Nunca he sido un buen gourmet, ni siquiera aspirante a ello. Siempre he preferido un buen bocadillo, unos filetes empanados o una tortilla de patatas. Perderé la oportunidad de probar nuevos sabores y de disfrutar experiencias gastronómicas, pero a cambio elijo dónde me como el queso, las chacinas y la fruta. Es simplemente una balanza desequilibrada a propósito: comida cotidiana y emplazamiento único. Unas rocas con vistas al mar, un bosque de hadas o en un pico que despunte dos mil metros sobre el océano. Mientras comes te puedes entretener con las flores, los animales y el sonido del viento, charlando sin esperar al camarero.
No cambiaba este tipo de recuerdos por ningún nuevo sabor, plato o degustación.

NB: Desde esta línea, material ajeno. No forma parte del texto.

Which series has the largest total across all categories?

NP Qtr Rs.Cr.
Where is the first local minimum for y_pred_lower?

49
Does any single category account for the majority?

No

Será que llevo los grandes espacios abiertos en las venas y lo he hecho desde que calzaba unas Chiruca, pero sólo puedo invitarles a que lo prueben. ¡Y cuidado que engancha!
Son, lo que yo llamo, "restaurantes 5 piedras", irrepetibles. No tienen horario, tú decides cuándo te levantas y son gratuitos; a cambio solo hay que dejarlos tan limpios como los encontraste.